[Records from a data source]

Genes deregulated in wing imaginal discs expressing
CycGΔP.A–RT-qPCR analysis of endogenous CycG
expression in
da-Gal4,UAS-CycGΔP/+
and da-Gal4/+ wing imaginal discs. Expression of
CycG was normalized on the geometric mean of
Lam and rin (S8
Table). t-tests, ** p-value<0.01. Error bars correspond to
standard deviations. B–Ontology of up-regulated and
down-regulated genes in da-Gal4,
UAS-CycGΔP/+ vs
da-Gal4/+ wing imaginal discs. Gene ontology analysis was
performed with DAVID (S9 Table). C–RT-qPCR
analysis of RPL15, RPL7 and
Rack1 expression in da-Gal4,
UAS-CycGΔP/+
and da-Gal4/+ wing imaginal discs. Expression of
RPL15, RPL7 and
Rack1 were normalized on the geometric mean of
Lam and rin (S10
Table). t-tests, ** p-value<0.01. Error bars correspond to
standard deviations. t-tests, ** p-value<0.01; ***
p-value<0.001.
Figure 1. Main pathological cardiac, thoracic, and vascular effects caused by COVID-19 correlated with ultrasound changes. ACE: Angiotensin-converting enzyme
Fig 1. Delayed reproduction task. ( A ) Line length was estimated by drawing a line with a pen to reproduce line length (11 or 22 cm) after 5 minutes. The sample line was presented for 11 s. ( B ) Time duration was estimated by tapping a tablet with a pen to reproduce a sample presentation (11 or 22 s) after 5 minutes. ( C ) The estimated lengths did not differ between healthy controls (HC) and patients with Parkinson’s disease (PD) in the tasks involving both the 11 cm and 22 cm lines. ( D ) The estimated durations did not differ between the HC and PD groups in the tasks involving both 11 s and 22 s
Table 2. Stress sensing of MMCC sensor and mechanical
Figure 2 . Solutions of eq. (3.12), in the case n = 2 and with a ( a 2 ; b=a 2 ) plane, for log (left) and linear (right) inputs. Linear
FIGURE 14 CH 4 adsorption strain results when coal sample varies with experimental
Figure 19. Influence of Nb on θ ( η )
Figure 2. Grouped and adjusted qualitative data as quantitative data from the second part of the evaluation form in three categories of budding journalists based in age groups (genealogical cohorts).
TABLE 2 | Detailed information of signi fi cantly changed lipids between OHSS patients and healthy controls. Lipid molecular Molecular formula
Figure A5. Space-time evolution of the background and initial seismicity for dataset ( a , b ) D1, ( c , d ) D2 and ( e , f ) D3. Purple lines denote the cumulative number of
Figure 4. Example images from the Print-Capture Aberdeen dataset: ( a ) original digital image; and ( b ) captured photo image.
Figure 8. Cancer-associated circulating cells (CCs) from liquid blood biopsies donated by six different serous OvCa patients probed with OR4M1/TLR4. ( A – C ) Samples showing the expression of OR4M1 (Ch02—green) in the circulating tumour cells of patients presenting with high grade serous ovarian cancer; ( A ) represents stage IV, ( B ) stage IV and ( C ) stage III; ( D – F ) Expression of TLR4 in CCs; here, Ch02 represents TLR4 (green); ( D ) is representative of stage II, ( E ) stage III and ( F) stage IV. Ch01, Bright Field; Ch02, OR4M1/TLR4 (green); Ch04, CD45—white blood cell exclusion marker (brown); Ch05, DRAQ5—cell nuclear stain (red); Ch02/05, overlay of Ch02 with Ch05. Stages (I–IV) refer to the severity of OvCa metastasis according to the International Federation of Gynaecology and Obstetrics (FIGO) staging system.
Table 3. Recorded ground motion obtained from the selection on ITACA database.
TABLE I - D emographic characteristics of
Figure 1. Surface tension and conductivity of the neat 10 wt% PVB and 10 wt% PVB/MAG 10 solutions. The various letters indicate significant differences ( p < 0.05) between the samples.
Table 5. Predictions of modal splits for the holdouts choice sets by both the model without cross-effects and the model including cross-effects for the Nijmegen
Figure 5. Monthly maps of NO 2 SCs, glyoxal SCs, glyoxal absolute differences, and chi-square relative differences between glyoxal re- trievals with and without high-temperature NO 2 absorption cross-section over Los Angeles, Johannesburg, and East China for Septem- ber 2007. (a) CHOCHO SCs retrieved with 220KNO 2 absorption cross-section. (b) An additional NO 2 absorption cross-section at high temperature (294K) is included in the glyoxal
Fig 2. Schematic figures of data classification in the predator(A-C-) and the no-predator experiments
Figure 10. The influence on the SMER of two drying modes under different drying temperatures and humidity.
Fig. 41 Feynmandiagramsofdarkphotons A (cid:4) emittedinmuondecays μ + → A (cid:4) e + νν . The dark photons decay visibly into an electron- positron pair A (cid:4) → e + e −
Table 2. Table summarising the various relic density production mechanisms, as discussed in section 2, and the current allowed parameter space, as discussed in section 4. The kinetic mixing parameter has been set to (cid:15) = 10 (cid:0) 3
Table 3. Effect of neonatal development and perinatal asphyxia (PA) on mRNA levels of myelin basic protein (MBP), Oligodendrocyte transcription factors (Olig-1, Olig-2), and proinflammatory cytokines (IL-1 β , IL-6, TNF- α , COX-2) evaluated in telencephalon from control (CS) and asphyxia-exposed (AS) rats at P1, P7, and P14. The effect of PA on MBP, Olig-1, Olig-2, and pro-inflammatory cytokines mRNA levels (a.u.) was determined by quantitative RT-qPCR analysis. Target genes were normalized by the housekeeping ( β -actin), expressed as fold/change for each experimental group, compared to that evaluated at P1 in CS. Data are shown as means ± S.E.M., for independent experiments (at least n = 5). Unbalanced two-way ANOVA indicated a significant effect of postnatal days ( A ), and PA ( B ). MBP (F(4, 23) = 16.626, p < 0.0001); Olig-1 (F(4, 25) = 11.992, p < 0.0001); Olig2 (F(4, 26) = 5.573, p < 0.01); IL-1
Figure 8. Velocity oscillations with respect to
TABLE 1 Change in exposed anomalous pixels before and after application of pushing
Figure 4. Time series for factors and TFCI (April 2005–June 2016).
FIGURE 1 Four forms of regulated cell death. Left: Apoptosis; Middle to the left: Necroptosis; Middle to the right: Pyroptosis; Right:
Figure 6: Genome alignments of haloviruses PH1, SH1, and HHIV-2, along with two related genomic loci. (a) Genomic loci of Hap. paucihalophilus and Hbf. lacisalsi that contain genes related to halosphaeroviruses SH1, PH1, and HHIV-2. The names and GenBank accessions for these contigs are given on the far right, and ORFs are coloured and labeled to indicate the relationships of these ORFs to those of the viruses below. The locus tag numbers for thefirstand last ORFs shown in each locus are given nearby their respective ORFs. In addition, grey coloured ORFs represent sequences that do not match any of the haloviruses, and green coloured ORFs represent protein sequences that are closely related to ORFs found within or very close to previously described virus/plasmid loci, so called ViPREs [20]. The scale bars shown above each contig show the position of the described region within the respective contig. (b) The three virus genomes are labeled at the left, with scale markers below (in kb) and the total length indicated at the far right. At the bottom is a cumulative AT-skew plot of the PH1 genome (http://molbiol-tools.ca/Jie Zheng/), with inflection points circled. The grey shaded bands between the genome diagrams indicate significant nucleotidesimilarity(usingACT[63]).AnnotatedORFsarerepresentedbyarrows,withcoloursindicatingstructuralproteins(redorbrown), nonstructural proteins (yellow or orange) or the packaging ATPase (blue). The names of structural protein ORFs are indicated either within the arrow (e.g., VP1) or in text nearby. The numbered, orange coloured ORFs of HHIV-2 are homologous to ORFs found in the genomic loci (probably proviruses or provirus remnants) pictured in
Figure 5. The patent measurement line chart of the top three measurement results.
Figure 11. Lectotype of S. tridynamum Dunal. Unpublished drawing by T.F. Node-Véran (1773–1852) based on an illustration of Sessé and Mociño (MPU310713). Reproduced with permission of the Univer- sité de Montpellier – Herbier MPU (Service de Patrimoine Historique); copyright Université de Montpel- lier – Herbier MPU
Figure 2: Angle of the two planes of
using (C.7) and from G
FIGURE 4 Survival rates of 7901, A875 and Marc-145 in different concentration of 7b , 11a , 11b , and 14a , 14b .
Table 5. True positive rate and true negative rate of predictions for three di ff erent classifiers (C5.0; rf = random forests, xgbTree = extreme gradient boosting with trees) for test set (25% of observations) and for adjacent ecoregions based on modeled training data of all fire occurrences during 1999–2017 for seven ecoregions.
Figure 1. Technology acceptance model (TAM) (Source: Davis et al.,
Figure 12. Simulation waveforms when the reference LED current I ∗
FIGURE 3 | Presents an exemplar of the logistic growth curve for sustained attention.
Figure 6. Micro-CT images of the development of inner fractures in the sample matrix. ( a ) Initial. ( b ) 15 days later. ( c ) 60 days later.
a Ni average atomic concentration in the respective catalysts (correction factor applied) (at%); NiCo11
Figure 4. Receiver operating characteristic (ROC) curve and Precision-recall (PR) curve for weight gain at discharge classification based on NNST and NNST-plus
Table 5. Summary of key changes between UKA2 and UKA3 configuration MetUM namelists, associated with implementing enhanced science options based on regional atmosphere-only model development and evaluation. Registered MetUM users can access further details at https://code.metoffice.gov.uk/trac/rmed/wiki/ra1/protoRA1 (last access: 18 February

**REQUIRED ACTION:**
Please copy every line of the records above in which "discs" appears.

**REPLY TO THE TASK:**
Genes deregulated in wing imaginal discs expressing
and da-Gal4/+ wing imaginal discs. Expression of
da-Gal4/+ wing imaginal discs. Gene ontology analysis was
and da-Gal4/+ wing imaginal discs. Expression of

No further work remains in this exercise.